Directions:
Carry on the qspinlock nesting thread below, writing what comes after its final line.
------ Document excerpt
Re: Question about qspinlock nest

From: Peter Zijlstra
Date: Mon Jan 14 2019 - 08:16:21 EST


On Fri, Jan 11, 2019 at 06:32:58PM +0000, James Morse wrote:
> Hi Peter,
>
> On 10/01/2019 20:12, Peter Zijlstra wrote:
> > On Thu, Jan 10, 2019 at 06:25:57PM +0000, James Morse wrote:
> >
> >> On arm64 if all the RAS and psuedo-NMI patches land, our worst-case interleaving
> >> jumps to at least 7. The culprit is APEI using spinlocks to protect fixmap slots.
> >>
> >> I have an RFC to bump the number of node bits from 2 to 3, but as this is APEI
> >> four times, it may be preferable to make it use something other than spinlocks.
>
> >> The worst-case order is below. Each one masks those before it:
> >> 1. process context
> >> 2. soft-irq
> >> 3. hard-irq
> >> 4. psuedo-nmi [0]
> >> - using the irqchip priorities to configure some IRQs as NMI.
> >> 5. SError [1]
> >> - a bit like an asynchronous MCE. ACPI allows this to convey CPER records,
> >> requiring an APEI call.
> >> 6&7. SDEI [2]
> >> - a firmware triggered software interrupt, only its two of them, either of
> >> which could convey CPER records.
> >> 8. Synchronous external abort
> >> - again, similar to MCE. There are systems using this with APEI.
>
> > The thing is, everything non-maskable (NMI like) really should not be
> > using spinlocks at all.
------------
------ Provided data
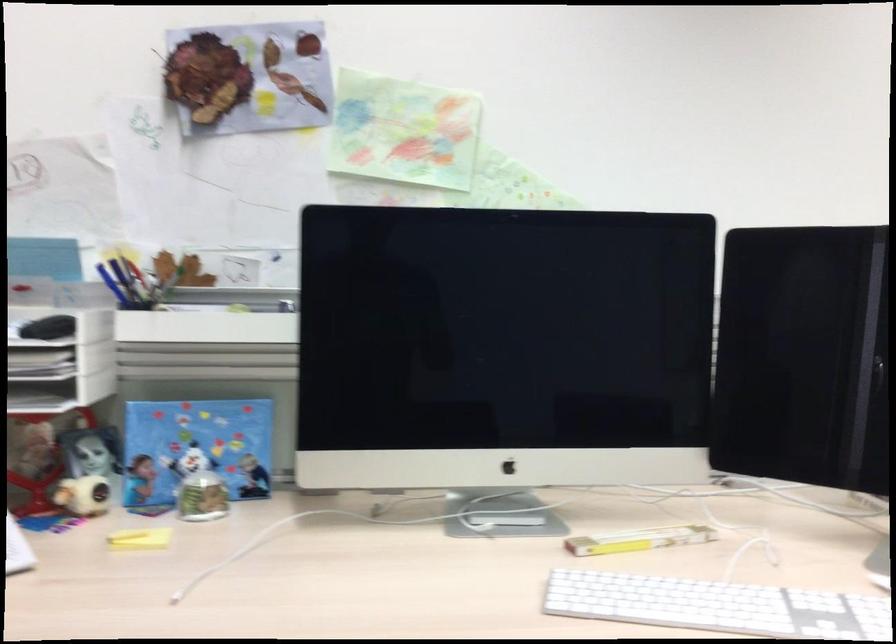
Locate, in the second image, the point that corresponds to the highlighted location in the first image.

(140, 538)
------------
Response below:
> >
> > I otherwise have no clue about wth APEI is, but it sounds like horrible
> > crap ;-)
>
> I think you've called it that before!: its that GHES thing in drivers/acpi/apei.
>
> What is the alternative? bit_spin_lock()?
> These things can happen independently on multiple CPUs. On arm64 these NMIlike
> things don't affect all CPUs like they seem to on x86.

It has nothing to do with how many CPUs are affected. It has everything
to do with not being maskable.

What avoids the trivial self-recursion:

spin_lock(&)
<NMI>
spin_lock(&x)
... wait forever more ...
</NMI>
spin_unlock(&x)

?

Normally for actual maskable interrupts, we use:

spin_lock_irq(&x)
// our IRQ cannot happen here because: masked
spin_unlock_irq(&x)

But non-maskable, has, per definition, a wee issue there.

Non-maskable MUST NOT _EVAH_ use any form of spinlocks, they're
fundamentally incompatible. Non-maskable interrupts must employ
wait-free atomic constructs.